Mr. Goudie said his group has asked the Newfoundland and Labrador government to consider launching something mirroring Quebec’s regional air access program, which allows air travel between smaller, remote regions of the province and larger provincial centres for $500 return, with some conditions.
Documents obtained through an access to information request show that an information note on Quebec’s program was prepared for Ms. Dempster in May. Her department has had “conversations” about a pilot program, “with some parameters, to see how that would go,” she said Monday.
The Newfoundland and Labrador government has an agreement with WestJet Airlines Ltd. supporting direct flights between Europe and St. John’s. As of Tuesday, a round-trip ticket for some dates in May was about $600, according to the airline’s website.
“The flights to Europe [are] frustrating for someone like me, who represents Labrador,” Ms. Dempster acknowledged. When asked if a similar arrangement could be struck with PAL, she said the agreement with WestJet is not a direct subsidy but a “guaranteed revenue” contract for the company.
“It’s a little bit tough to go out subsidizing a private airline company when they’re already making profits,” she said, referring to PAL.

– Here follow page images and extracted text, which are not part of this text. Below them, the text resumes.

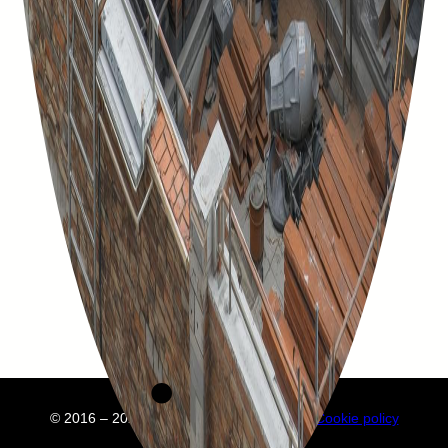
© 2016 – 2025 Embuild
À propos de nous
Cookie policy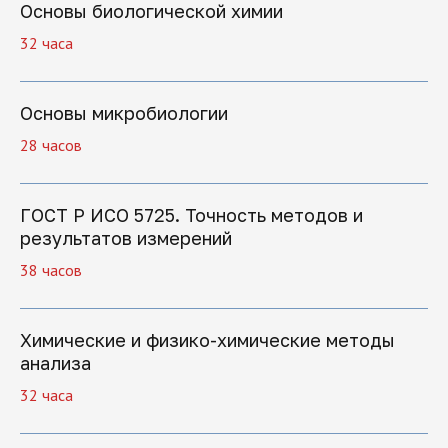
Основы биологической химии
32 часа
Основы микробиологии
28 часов
ГОСТ Р ИСО 5725. Точность методов и
результатов измерений
38 часов
Химические и физико-химические методы
анализа
Записаться
32 часа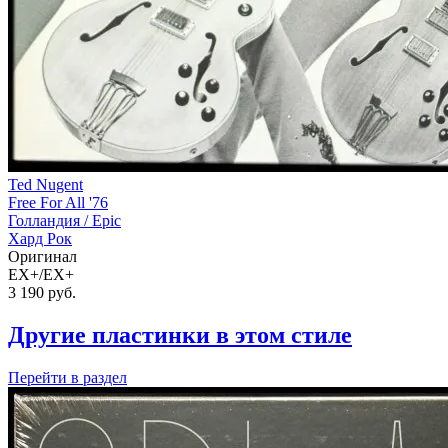
Ted Nugent
Free For All '76
Голландия /
Epic
Хард Рок
Оригинал
EX+/EX+
3 190
руб.
Другие пластинки в этом стиле
Перейти
в раздел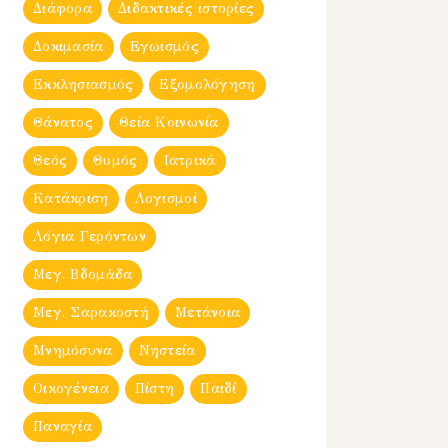
Διάφορα
Διδακτικές ιστορίες
Δοκιμασία
Εγωισμός
Εκκλησιασμός
Εξομολόγηση
Θάνατος
Θεία Κοινωνία
Θεός
Θυμός
Ιατρικά
Κατάκριση
Λογισμοί
Λόγια Γερόντων
Μεγ. Βδομἀδα
Μεγ. Σαρακοστή
Μετάνοια
Μνημόσυνα
Νηστεία
Οικογένεια
Πίστη
Παιδί
Παναγία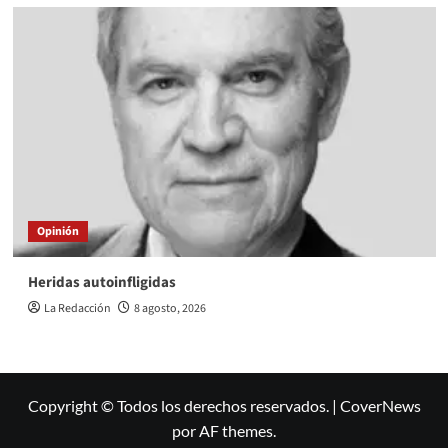
Opinión
Heridas autoinfligidas
La Redacción
8 agosto, 2026
Copyright © Todos los derechos reservados.
|
CoverNews
por AF themes.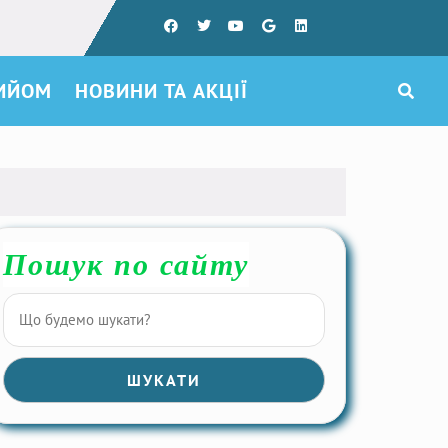
РИЙОМ
НОВИНИ ТА АКЦІЇ
Пошук по сайту
ШУКАТИ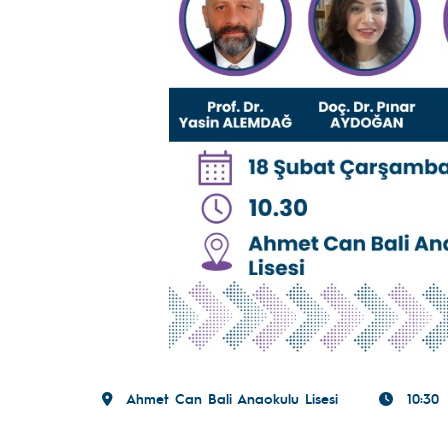
Ahmet Can Bali Anaokulu Lisesi
10:30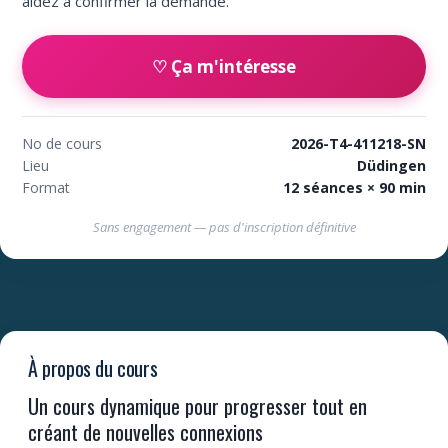
aidez à confirmer la demande.
♡ Ça m'intéresse
No de cours
2026-T4-411218-SN
Lieu
Düdingen
Format
12 séances × 90 min
Sans engagement — pas d'inscription définitive
À propos du cours
Un cours dynamique pour progresser tout en
créant de nouvelles connexions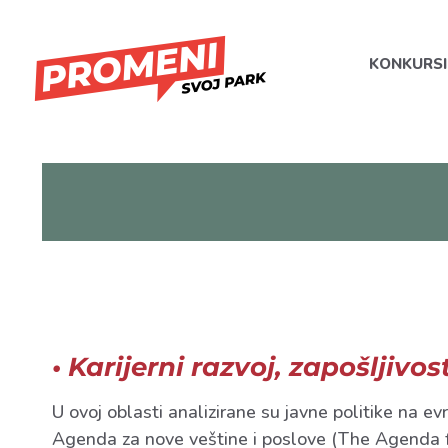
KONKURSI
• Karijerni razvoj, zapošljivo
U ovoj oblasti analizirane su javne politike na
Agenda za nove veštine i poslove (The Agenda fo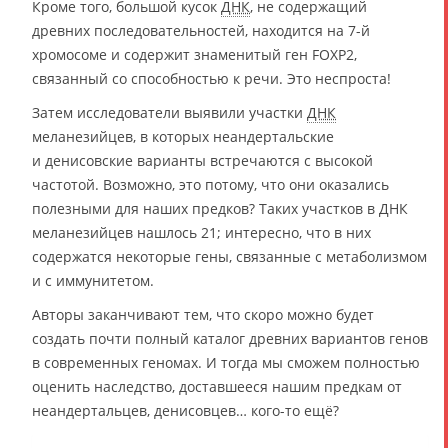
Кроме того, большой кусок
ДНК
, не содержащий
древних последовательностей, находится на 7-й
хромосоме и содержит знаменитый ген FOXP2,
связанный со способностью к речи. Это неспроста!
Затем исследователи выявили участки
ДНК
меланезийцев, в которых неандертальские
и денисовские варианты встречаются с высокой
частотой. Возможно, это потому, что они оказались
полезными для наших предков? Таких участков в ДНК
меланезийцев нашлось 21; интересно, что в них
содержатся некоторые гены, связанные с метаболизмом
и с иммунитетом.
Авторы заканчивают тем, что скоро можно будет
создать почти полный каталог древних вариантов генов
в современных геномах. И тогда мы сможем полностью
оценить наследство, доставшееся нашим предкам от
неандертальцев, денисовцев… кого-то ещё?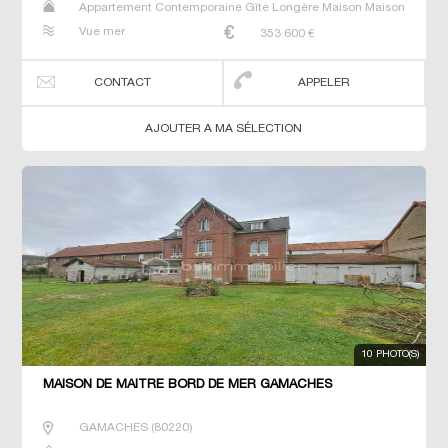
Appartement Contemporaine Gîte Longère Maison Maison
de maitre Studio T2 T3 T4 Villa
Vue mer
353 600
€
CONTACT
APPELER
AJOUTER A MA SÉLECTION
10 PHOTO(S)
MAISON DE MAÎTRE BORD DE MER GAMACHES
GAMACHES
(
80220
)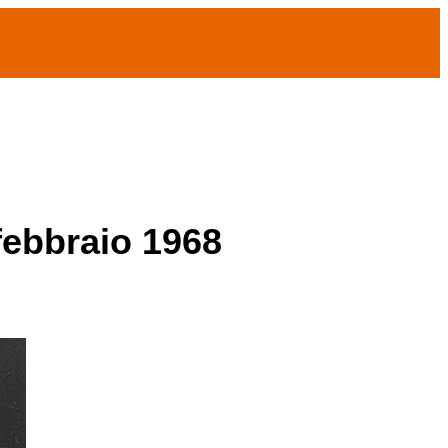
 febbraio 1968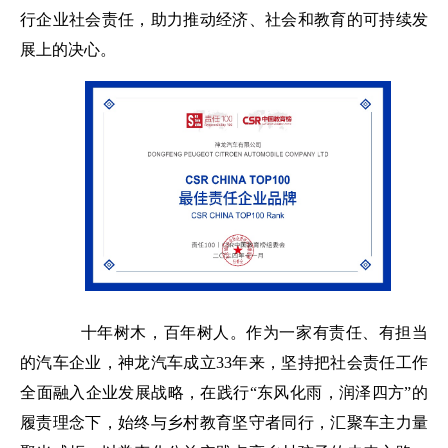
行企业社会责任，助力推动经济、社会和教育的可持续发
展上的决心。
十年树木，百年树人。作为一家有责任、有担当
的汽车企业，神龙汽车成立
33
年来，坚持把社会责任工作
全面融入企业发展战略，在践行“东风化雨，润泽四方”的
履责理念下，始终与乡村教育坚守者同行，汇聚车主力量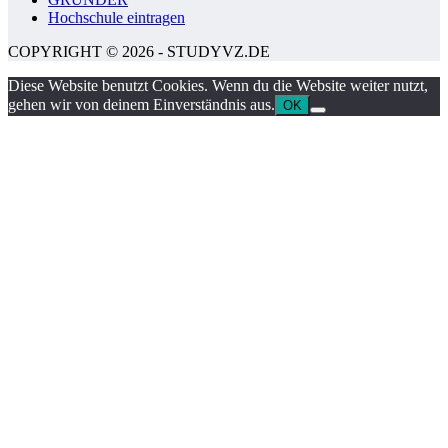
Hochschule eintragen
COPYRIGHT © 2026 - STUDYVZ.DE
Diese Website benutzt Cookies. Wenn du die Website weiter nutzt,
gehen wir von deinem Einverständnis aus.
OK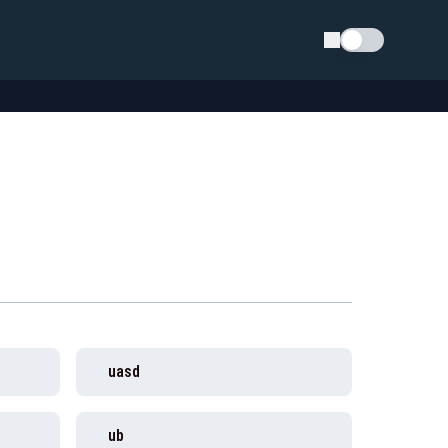
Schimba tema
uasd
ub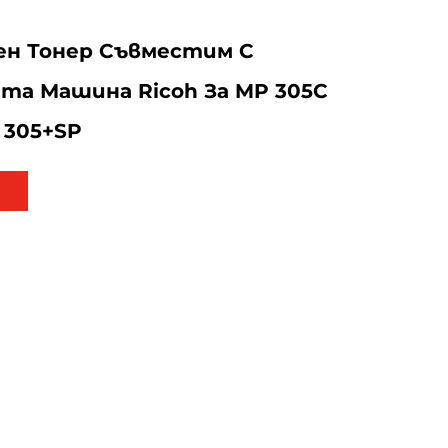
ен Тонер Съвместим С
та Машина Ricoh За MP 305C
 305+SP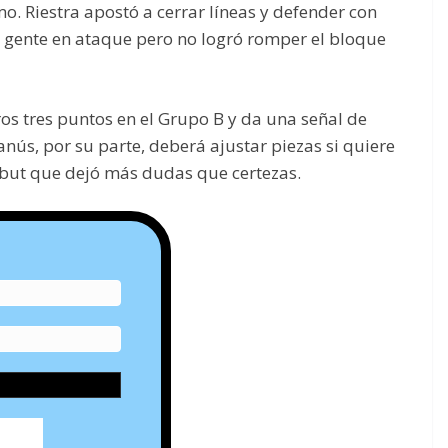
o. Riestra apostó a cerrar líneas y defender con
 gente en ataque pero no logró romper el bloque
ros tres puntos en el Grupo B y da una señal de
anús, por su parte, deberá ajustar piezas si quiere
ebut que dejó más dudas que certezas.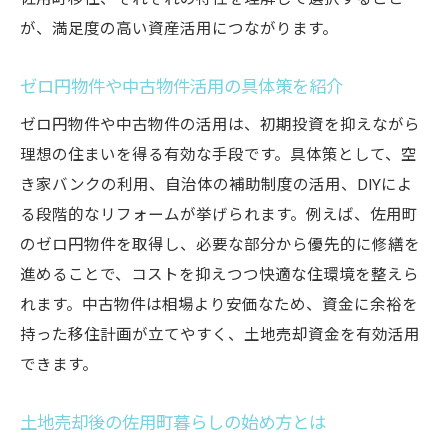
が、満足度の高い資産活用につながります。
ゼロ円物件や中古物件活用の具体策を紹介
ゼロ円物件や中古物件の活用は、初期投資を抑えながら
理想の住まいを得る有効な手段です。具体策として、空
き家バンクの利用、自治体の補助制度の活用、DIYによ
る段階的なリフォームが挙げられます。例えば、佐用町
のゼロ円物件を取得し、必要な部分から優先的に修繕を
進めることで、コストを抑えつつ快適な住環境を整えら
れます。中古物件は相場より安価なため、資金に余裕を
持った移住計画が立てやすく、土地売却資金を有効活用
できます。
土地売却後の佐用町暮らしの始め方とは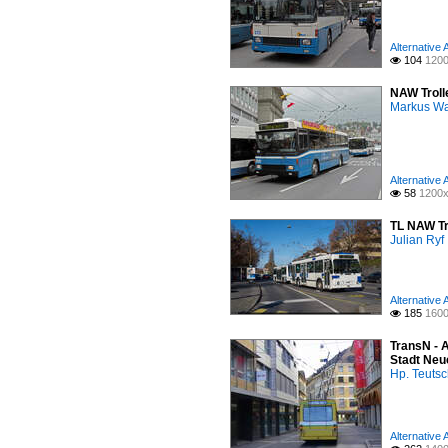
Alternative
104
1200

NAW Trolle
Markus W
Alternative
58
1200x

TL NAW Tr
Julian Ryf
Alternative
185
1600

TransN - A
Stadt Neu
Hp. Teuts
Alternative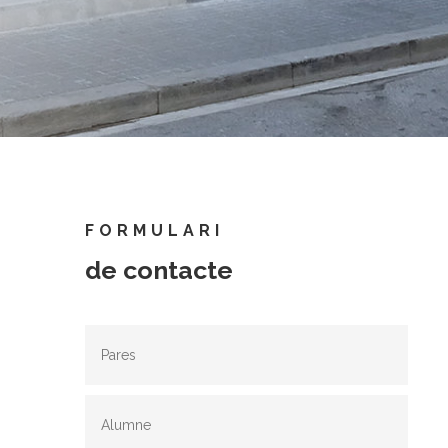
FORMULARI
de contacte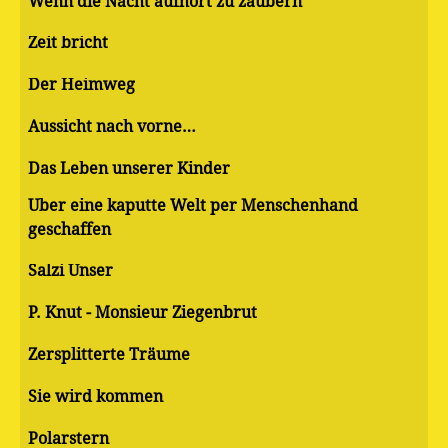
Wenn die Nacht aufhört zu zaubern
Zeit bricht
Der Heimweg
Aussicht nach vorne…
Das Leben unserer Kinder
Über eine kaputte Welt per Menschenhand
geschaffen
Salzi Unser
P. Knut - Monsieur Ziegenbrut
Zersplitterte Träume
Sie wird kommen
Polarstern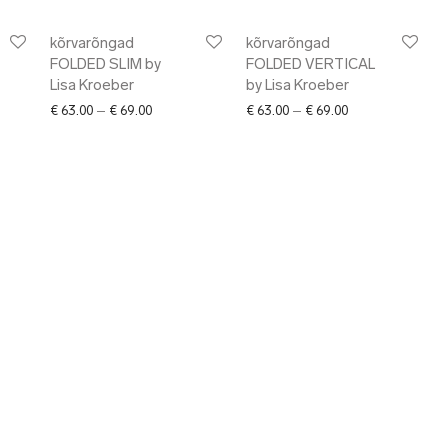
kõrvarõngad
kõrvarõngad
FOLDED SLIM by
FOLDED VERTICAL
Lisa Kroeber
by Lisa Kroeber
ange: € 63.00 through € 69.00
Price range: € 63.00 through € 69.00
Price range: € 63
€
63.00
–
€
69.00
€
63.00
–
€
69.00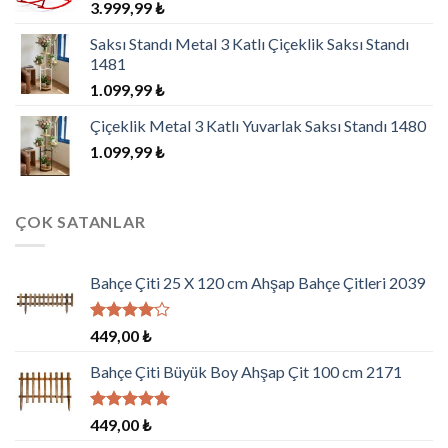
3.999,99
₺
Saksı Standı Metal 3 Katlı Çiçeklik Saksı Standı
1481
1.099,99
₺
Çiçeklik Metal 3 Katlı Yuvarlak Saksı Standı 1480
1.099,99
₺
ÇOK SATANLAR
Bahçe Çiti 25 X 120 cm Ahşap Bahçe Çitleri 2039
5
449,00
₺
üzerinden
4.00
oy
Bahçe Çiti Büyük Boy Ahşap Çit 100 cm 2171
aldı
5 üzerinden
449,00
₺
5.00
oy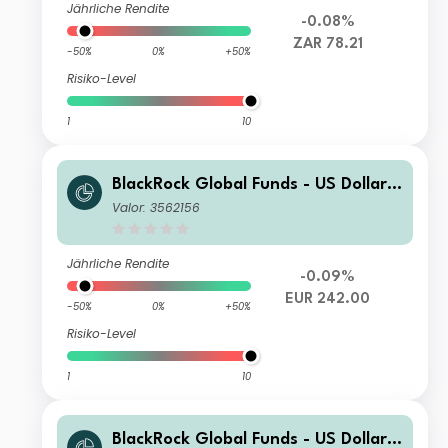
Jährliche Rendite
-0.08%
ZAR 78.21
-50%
0%
+50%
Risiko-Level
1
10
BlackRock Global Funds - US Dollar
High Yield Bond Fund A2 EUR Hedge
Valor: 3562156
d
Jährliche Rendite
-0.09%
EUR 242.00
-50%
0%
+50%
Risiko-Level
1
10
BlackRock Global Funds - US Dollar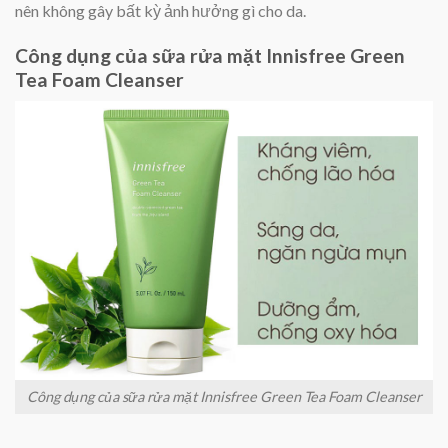
nên không gây bất kỳ ảnh hưởng gì cho da.
Công dụng của sữa rửa mặt Innisfree Green
Tea Foam Cleanser
Công dụng của sữa rửa mặt Innisfree Green Tea Foam Cleanser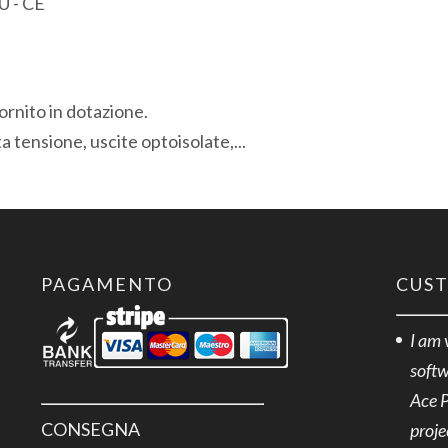
U - CE
Porta
USB
Modbus
quantità
ornito in dotazione.
ta tensione, uscite optoisolate,...
PAGAMENTO
CUS
I am 
softw
Ace 
CONSEGNA
proje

Ms. Dempster said federal departments could help by lowering costs such as landing fees. And she agrees with Mr. Goudie that the pending energy deal with Quebec could attract more competition.
“I do believe that an all-of-government approach, all levels of government, is needed to address this right now,” she said.
Quebec and Newfoundland and Labrador are hoping to formalize their agreement in 2026. A final report from the Competition Bureau’s study on airline competition is expected by June 30, 2025.